» Records provided:
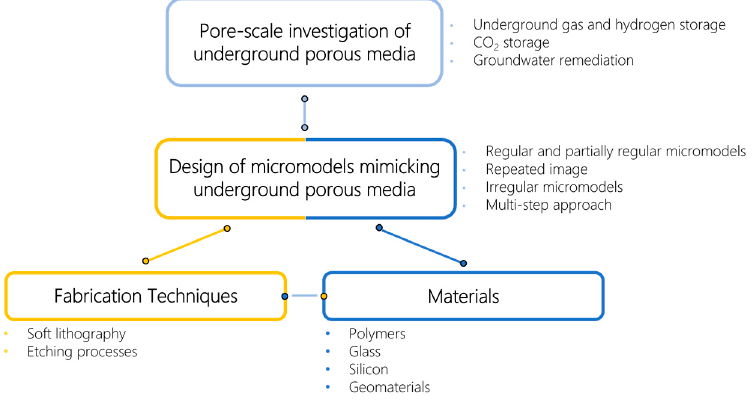
Figure 3. Design and fabrication work fl ow of micromodels for the investigation of pore-scale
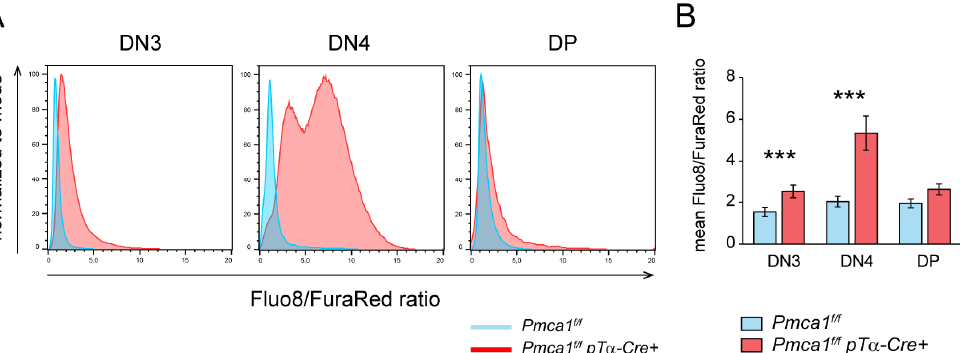
Figure 4. PMCA1 keeps cytosolic Ca 2+ levels low during T cell development. ( A , B ) Flow cytometric ratiometric measurements of basal cytosolic Ca 2+ level in Fluo-8- and FuraRed-labeled thymocytes of Pmca1 f/f and Pmca1 f/f pT α -Cre + mice in a Ca 2+ -containing buffer. The Fluo-8/FuraRed fluorescence intensity ratios in the DN3, DN4 and DP thymocytes, respectively, are shown in the representative histograms ( A ) and were quantified as the mean Fluo-8/FuraRed ratio ± SD acquired over 3 min from 5 experiments ( B ). *** p < 0.001, all by an unpaired two-tailed t -test.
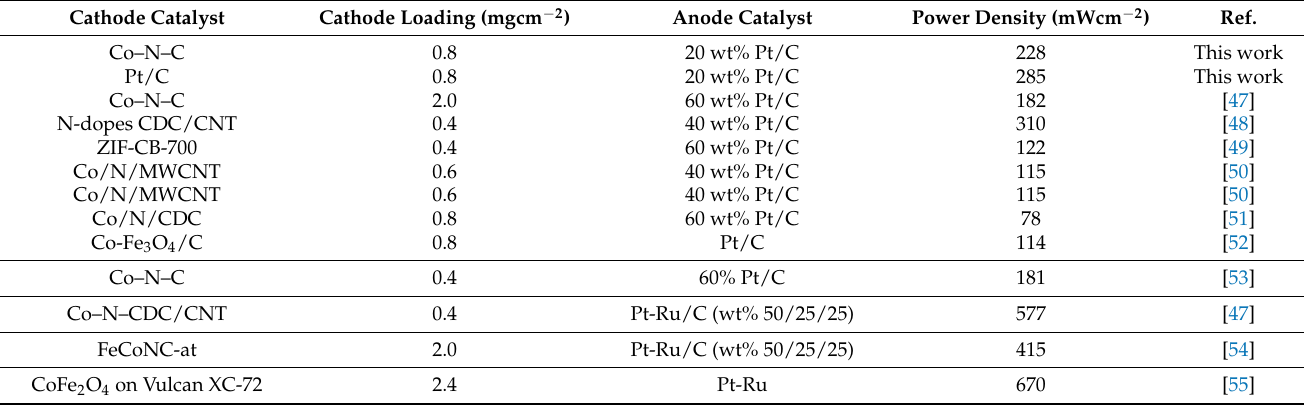
Table 5. Performance of various Co-containing cathode catalysts of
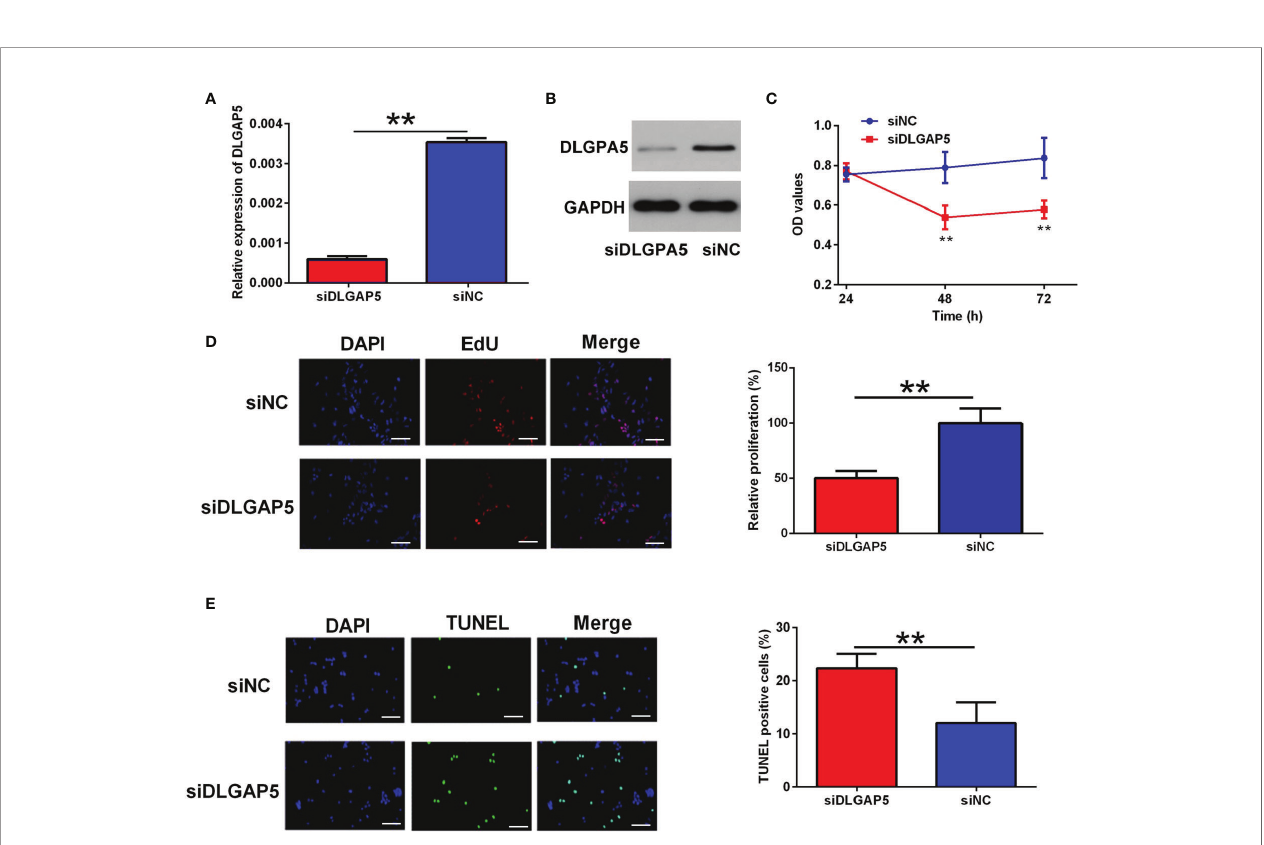
FIGURE 7 | Effects of DLGAP5 knockdown on the granulosa cell proliferation and apoptosis. Granulosa cells were transfected with si-NC or si-DLGAP5, and after siRNA transfection, (A) the mRNA expression level of DLGAP5 in the granulosa cells was determined by qRT-PCR; (B) the protein expression level of DLGAP5 in the granulosa cells was determined by western blot; (C) the cell viability of granulosa cells was determined by CCK-8 assay; (D) the cell proliferation of granulosa cells was determined by EdU assay, scale bar = 50 µm; (E) the cell apoptosis of granulosa cells was determined by TUNEL assay; scale bar = 50 µm. N = 3. **P <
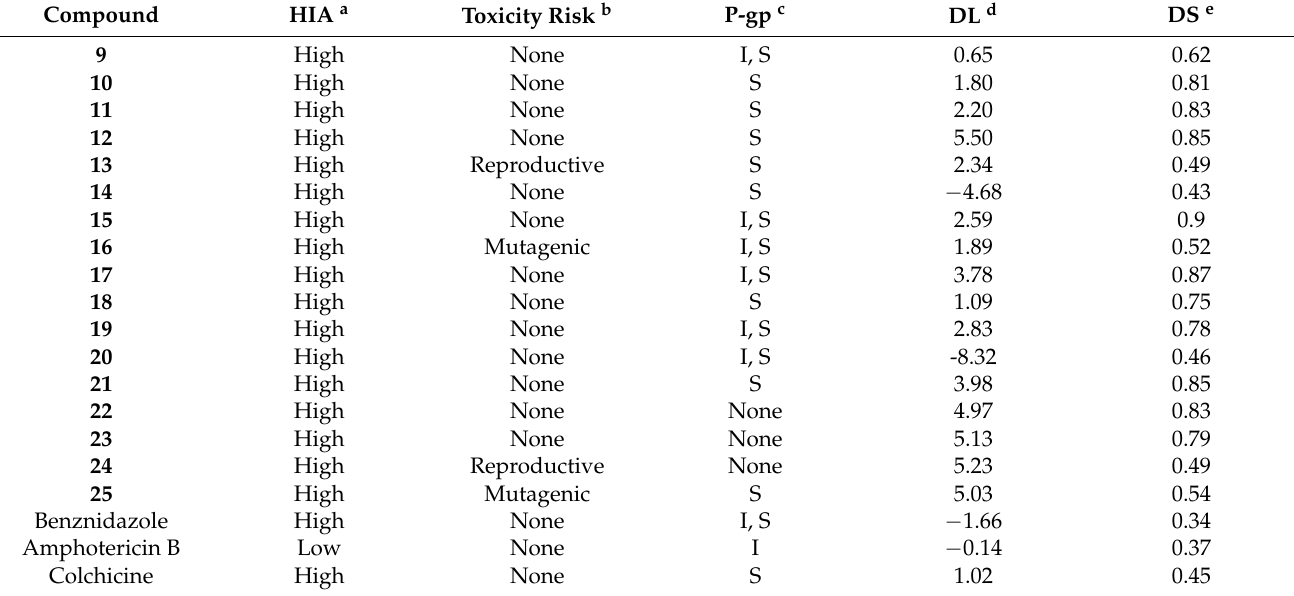
Table 7. Pharmacokinetic and toxicity in silico prediction of compounds 9 – 25 and reference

» Your objective: Check each line of the data above for the word "Table" and copy the ones where it is found.

» Reply to the exercise:
Table 5. Performance of various Co-containing cathode catalysts of
Table 7. Pharmacokinetic and toxicity in silico prediction of compounds 9 – 25 and reference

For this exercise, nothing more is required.